Secretariat holds a special place in my heart, because he won the Kentucky Derby on the day I graduated from college. Both of which were unlikely outcomes. And yet, we did it.
When Secretariat had to be put down in 1989 at the age of 19, due to laminitis, the author of the book (William Nack) was 48 years old. Before that day, he said he could only remember one other time when he cried. That was in 1982, when his own father died. Suddenly, he said, he felt very old.
Once Secretariat died, they performed a necropsy and found that his heart was almost twice the size of a normal horse heart. Well, that explains it. He won the Belmont Stakes in 1973 by 31 lengths. The other horses in the race were probably pretty good. They just had the misfortune of being born around the same time Secretariat was. He ran that 1 1/2 miles in 2 minutes and 24 seconds, a record that still stands.
Like Seabiscuit, the book is mostly about a horse, but it’s more than that. It’s a portrait of horse racing in general, and the people who inhabit that world.

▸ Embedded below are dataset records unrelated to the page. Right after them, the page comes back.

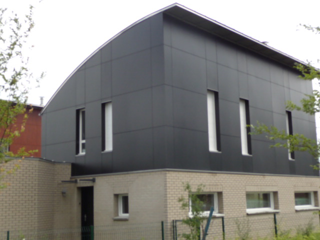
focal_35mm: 50
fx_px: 462
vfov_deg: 29.1
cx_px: 160
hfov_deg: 38.2
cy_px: 120
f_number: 3.4
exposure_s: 1/320
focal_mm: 5
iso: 100
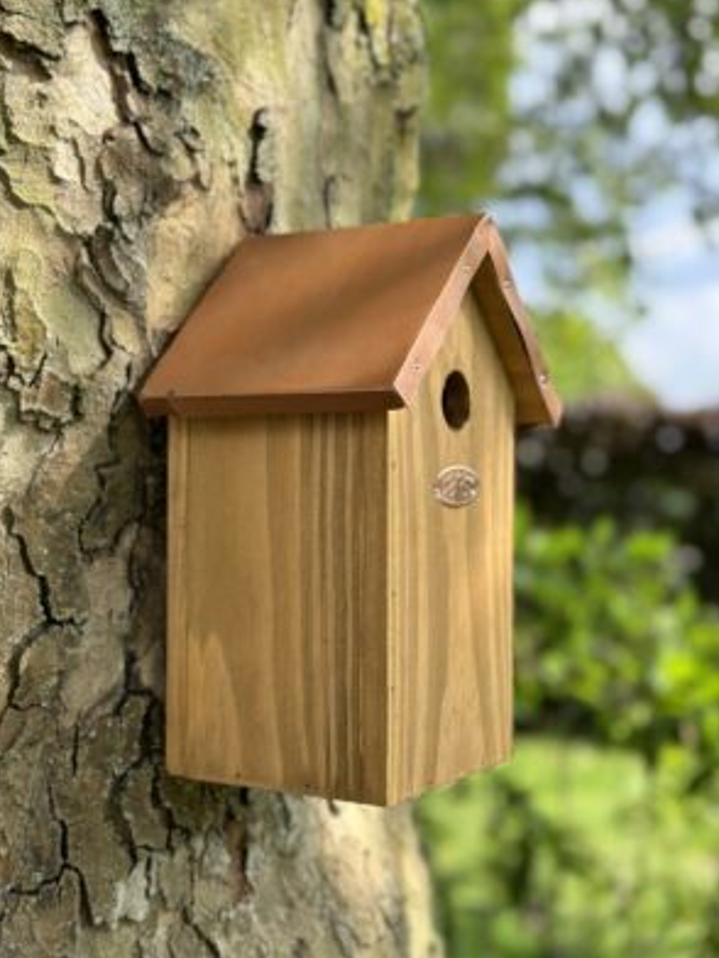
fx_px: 1357
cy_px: 472
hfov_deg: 29.7
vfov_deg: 38.9
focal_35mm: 49
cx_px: 357
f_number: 1.78
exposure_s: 1/1050
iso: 80
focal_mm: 6.86
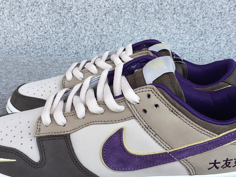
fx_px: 314
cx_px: 128
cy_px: 108
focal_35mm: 46
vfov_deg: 31.4
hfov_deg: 41.2
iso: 25
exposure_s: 1/356
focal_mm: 3.3
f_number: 2.4
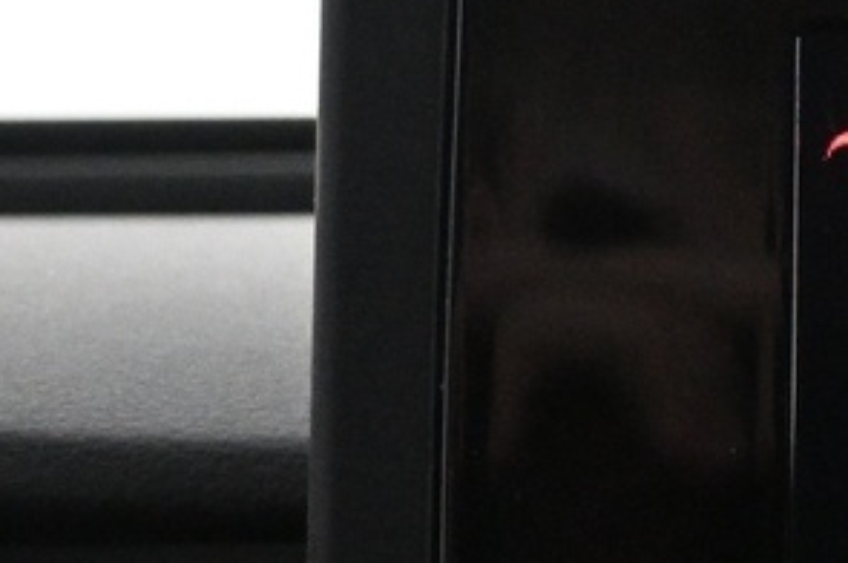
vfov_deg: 10.4
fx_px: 3106
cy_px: 270
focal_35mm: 132
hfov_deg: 13.9
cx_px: 1524
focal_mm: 16
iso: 4000
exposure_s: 1/125
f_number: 3.5
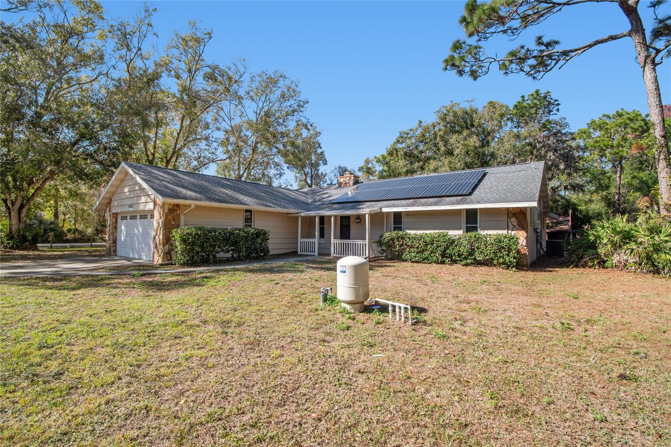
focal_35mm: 15
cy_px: 224
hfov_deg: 100.4
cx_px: 336
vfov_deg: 77.3
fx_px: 280
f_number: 7.1
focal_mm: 10
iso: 100
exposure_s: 1/200
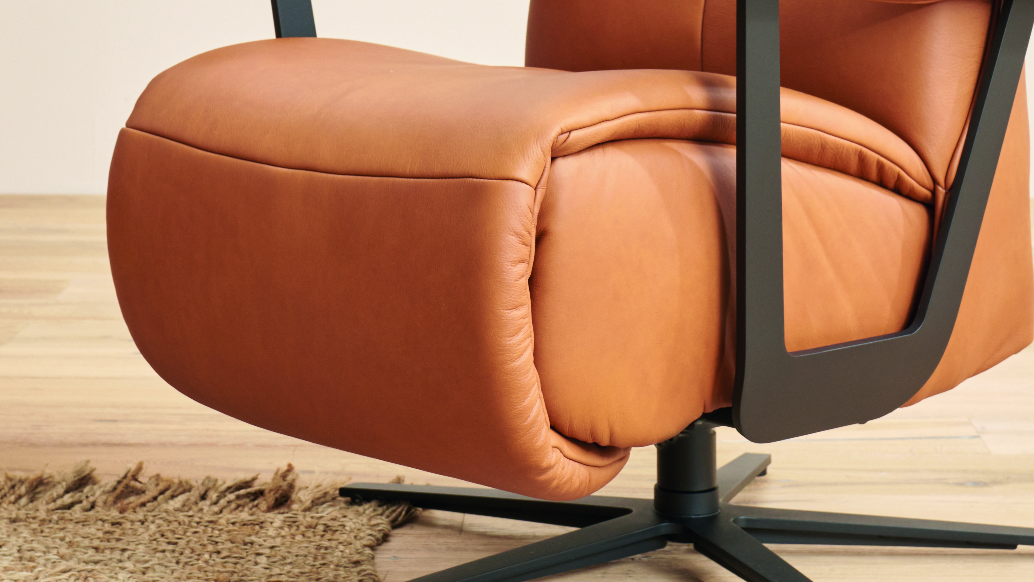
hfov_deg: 22.2
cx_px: 424
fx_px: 2632
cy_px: -48
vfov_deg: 12.4
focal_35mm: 96
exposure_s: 1/100
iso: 160
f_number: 8
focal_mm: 40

There is no shortage of poignant moments in the book. But I finally decided on one passage that says it best.
Nack was a sportswriter for Sports Illustrated, and was not prone to be poetic. I guess he forgot himself for a moment.
The situation is when Secretariat is retired from racing and sent to stand at stud. That was always his destiny, always. But here is a horse who literally had never spent a moment without humans. From birth. He had grooms who slept with him. He wasn’t always happy about it, and could curl his lip and kick with the best of them. Everyone said he was easy to handle and even-tempered, but that seems to be relative. You know, compared to who? He was still a thoroughbred and still a stallion. He had an entire entourage.
So he goes to stand at stud and is dropped off at his new home in the stallion barn at Claiborne Farm. Then every human he’s ever known departs and leaves him alone.
Nack says: “Outside the sun was down and it grew colder now in the grove of trees in the dark by the stallion barn. Leaves fell, and a faint wind strummed and turned along the trees that rose along the paddocks in the back. Then in the distance, beyond the Claiborne fields toward the home called Marchmont, the sound of a horse whinnying rose. Secretariat came to the window of his stall, and through the darkness of it you could see nothing but the rims of his eyes and hear the breathing in the quiet. The sound of the whinnying rose again, and beyond that and beyond the rows of fences and the fields of grass and the salmon-colored sky, beyond the strands of trees strung out along the skies of Paris, there was the sound of horses charging the bend and the crowd on its feet roaring and the announcer calling the name of a lone figure of a horse reaching and snapping, pounding in a rush, at the turn for home”.